I want to embrace the solar industry. What is there not to like about clean, renewable energy? Why aren’t we all attaching solar panels to our roofs to produce our own electricity? We can get a Federal tax credit of 30% of the cost through December 31, 2016 to install a solar energy system. Does this mean that the solar industry is ready for a rebound or does it have some headwinds to face before a recovery begins?
It is sad that the solar industry is dependent on subsidies from various governments rather than thriving on its own accord in the free market. However, the subsidies can be viewed as a positive way of stimulating a responsible energy source.
We do have to acknowledge that solar power and other renewables cannot be viewed as a 100% replacement for fossil fuels, but it should be understood to account for a growing percentage of overall energy usage. Eventually, demand for energy will exceed the amount of available fossil fuels, so solar and other renewables do need to grow their energy footprint to be a part of an overall energy solution.
Solar stocks took a serious beating in 2011, losing about 75% of their value. These stocks can’t all be heading for bankruptcy. It is true that their rate of growth has slowed with the recent European debt and recession fears. Also, the prices of solar panels have plunged, reducing the solar companies’ profit margins. However, these are still profitable companies of which most have positive expected earnings growth for the next five years.
Take a look at the chart and you can see the actual and projected growth for solar power.
I think that investors should have a cautious view on solar stocks right now. I don’t think that the solar stocks will rocket higher in 2012, but I do think that they will be significantly higher five years from now from their current prices. The recent plunge in solar companies took their stock prices below book value per share. They are now deeply undervalued and worth reconsidering as an investment for the next five years.
First Solar (FSLR) did lower its 2012 earnings per share forecast to $3.75 to $4.25 which is down from the average analyst estimate of $7.40 per share. However, this news may already be priced into the stock. The company announced that it is implementing cost cutting measures that will position it for decades of profitable growth without relying on subsidies. It has a forward PE ratio of 8.47, a PEG of 0.35 and the stock trades $11 or 31% below its book value per share. First Solar is expected to grow earnings annually at 17.04% for the next five years.
Suntech Power Holdings (STP) had an average annual earnings growth of 5.6% for the past five years. Its stock price is $2.40, which is trading significantly below its book value per share of $8.90, presenting a deep undervaluation. Suntech is expected to grow earnings annually at 6.9% for the next five years, which should lag the market.
JA Solar Holdings (JASO) is currently trading at $1.36 which is way below its book value per share of $6.39. It is expected to grow earnings annually at 10.97% for the next five years. However, it currently faces subsidy cutbacks in key markets such as Germany and Italy.
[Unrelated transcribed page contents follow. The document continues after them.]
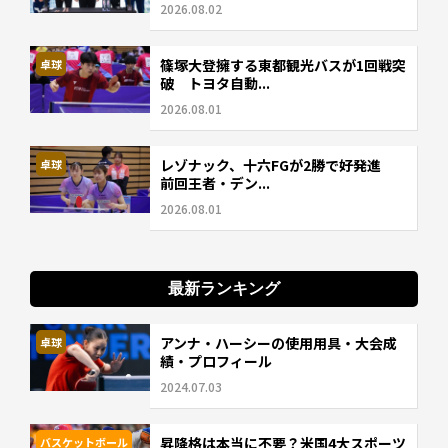
2026.08.02
篠塚大登擁する東都観光バスが1回戦突
卓球
破 トヨタ自動...
2026.08.01
レゾナック、十六FGが2勝で好発進
卓球
前回王者・デン...
2026.08.01
最新ランキング
アンナ・ハーシーの使用用具・大会成
卓球
績・プロフィール
2024.07.03
昇降格は本当に不要？米国4大スポーツ
バスケットボール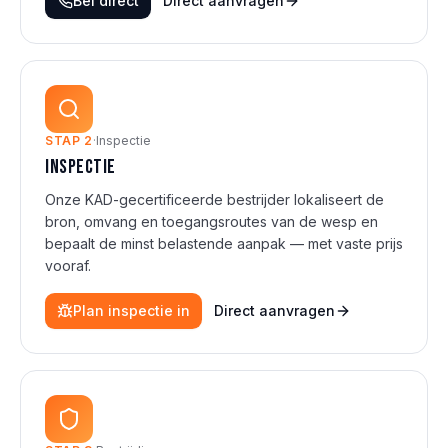
Bel direct
Direct aanvragen
STAP
2
·
Inspectie
Inspectie
Onze KAD-gecertificeerde bestrijder lokaliseert de
bron, omvang en toegangsroutes van de wesp en
bepaalt de minst belastende aanpak — met vaste prijs
vooraf.
Plan inspectie in
Direct aanvragen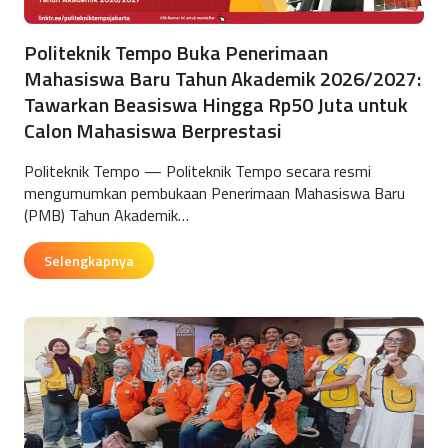
Politeknik Tempo Buka Penerimaan
Mahasiswa Baru Tahun Akademik 2026/2027:
Tawarkan Beasiswa Hingga Rp50 Juta untuk
Calon Mahasiswa Berprestasi
Politeknik Tempo — Politeknik Tempo secara resmi
mengumumkan pembukaan Penerimaan Mahasiswa Baru
(PMB) Tahun Akademik…
Selengkapnya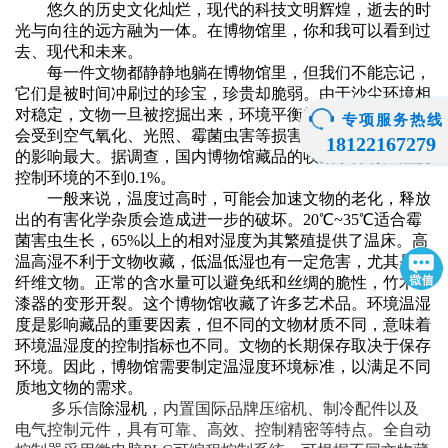
悠久的历史文化灿烂，现代的科技文明辉煌，逝去的时
光与向往的远方融为一体。在博物馆里，你和我可以看到过
去、现代和未来。
每一件文物都静静地躺在博物馆里，但我们不能忘记，
它们是被时间冲刷过的珍宝，珍贵却脆弱。由于沙尘环境相
对稳定，文物一旦被挖掘出来，环境平衡就会被打破，文物
专项服务热线
会受到空气氧化、光照、霉菌虫害等损害，其中温度和湿度
18122167279
的影响最大。据调查，国内博物馆藏品的收藏条件有温湿度
控制环境的不到0.1%。
一般来说，温度过高时，可能会加速文物的老化，释放
出的有害化学杂质会造成进一步的破坏。20℃~35℃适合霉
菌害虫生长，65%以上的相对湿度为其繁殖提供了温床。高
温高湿不利于文物收藏，低温低湿也有一定危害，尤其是对
纤维文物。正常的含水量可以避免纸和丝绸的脆性，竹木和
漆器的变形开裂。这个博物馆收藏了许多艺术品。环境温湿
度是影响藏品的重要因素，但不同的文物材质不同，意味着
环境温湿度的控制指标也不同。文物的长期保存取决于保存
环境。因此，博物馆需要制定温湿度环境标准，以满足不同
质地文物的需求。
多乐信
除湿机
，内置国际品牌压缩机、制冷配件以及
电气控制元件，具有可靠、高效、控制精密等特点。全自动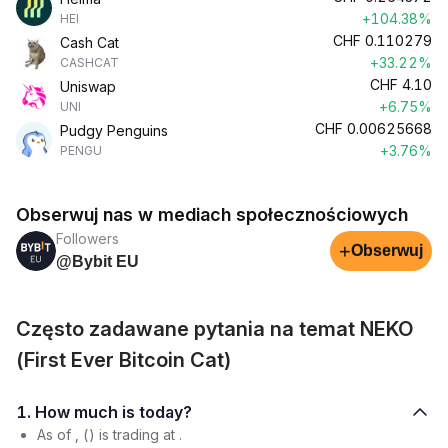
+104.38%
HEI
CHF
0.110279
Cash Cat
+33.22%
CASHCAT
CHF
4.10
Uniswap
+6.75%
UNI
CHF
0.00625668
Pudgy Penguins
+3.76%
PENGU
Obserwuj nas w mediach społecznościowych
Followers
+
Obserwuj
@Bybit EU
Często zadawane pytania na temat NEKO
(First Ever Bitcoin Cat)
1. How much is today?
As of , () is trading at .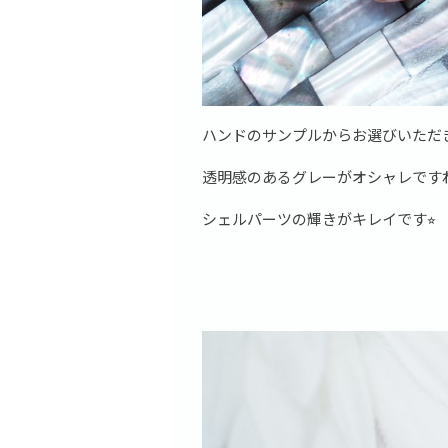
ハンドのサンプルからお選びいただ
透明感のあるグレーがオシャレです
シェルパーツの輝きがキレイです⭐︎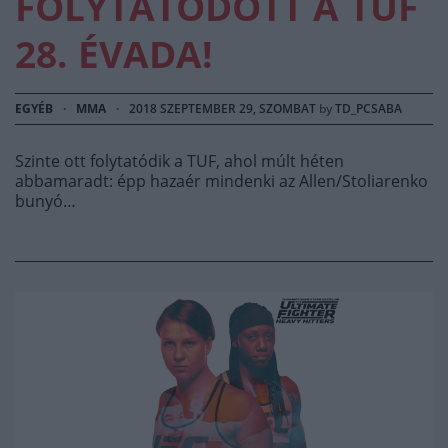
FOLYTATÓDOTT A TUF
28. ÉVADA!
EGYÉB
·
MMA
·
2018 SZEPTEMBER 29, SZOMBAT
by
TD_PCSABA
Szinte ott folytatódik a TUF, ahol múlt héten
abbamaradt: épp hazaér mindenki az Allen/Stoliarenko
bunyó…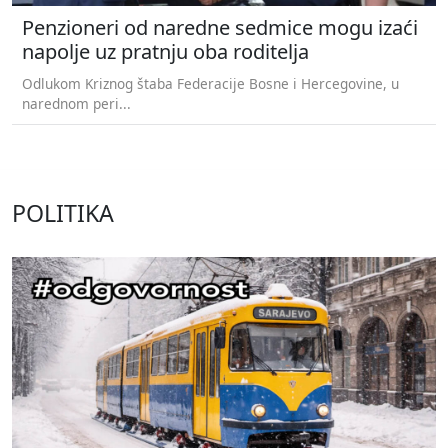
Penzioneri od naredne sedmice mogu izaći
napolje uz pratnju oba roditelja
Odlukom Kriznog štaba Federacije Bosne i Hercegovine, u
narednom peri...
POLITIKA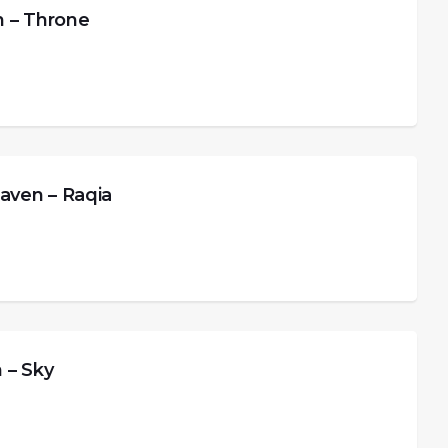
– Throne
en – Raqia
– Sky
Yingli Green Energy (YGE) has a PEG ratio of 0.66 and trades at $3.95 which is also significantly below its book value per share of $9.06. It has an upward earnings revision for 2012. Yingli is expected to grow earnings annually at 15% for the next five years which should beat the market if expectations are met. This growth may come from generous subsidies for new solar installations from the Chinese government.
LDK Solar (LDK) is a Chinese solar company that may also benefit from Chinese government subsidies. Its stock price is currently $4.22 which is below its book value per share of $9.13. It is expected to grow earnings annually at 9.37% for the next five years.
Trina Solar (TSL) is another Chinese solar company that is trading at a deep undervaluation. Its stock price is $7 which is significantly below its book value per share of $17.23. However its five year earnings are projected to grow at a negative 1.12% annually compared to 46.92% growth in the last five years.
I don’t think that investors should jump back into solar stocks right now. I think we need to see more clarity on the amount of large scale solar projects in various global markets. We also need more clarity on how falling prices of a solar panel’s primary raw material, poly-silicon; will impact the profitability of the solar companies. The falling prices should increase sales, but we need to be assured that profit margins are not squeezed too drastically.
Some growth in solar projects will likely come from Japan as they stated that they would like to replace half of their electric energy supply with renewable resources following the Fukushima disaster.
China, a large consumer of the world’s energy, plans to spend $473.1 billion on clean energy investments in the next five years. China is planning on having an installed solar energy capacity of 10 gigawatts by the end of 2015. These investments will sustain growth in solar, but we’ll need to see how profitability plays out with the solar companies in 2012 before diving into any of these names.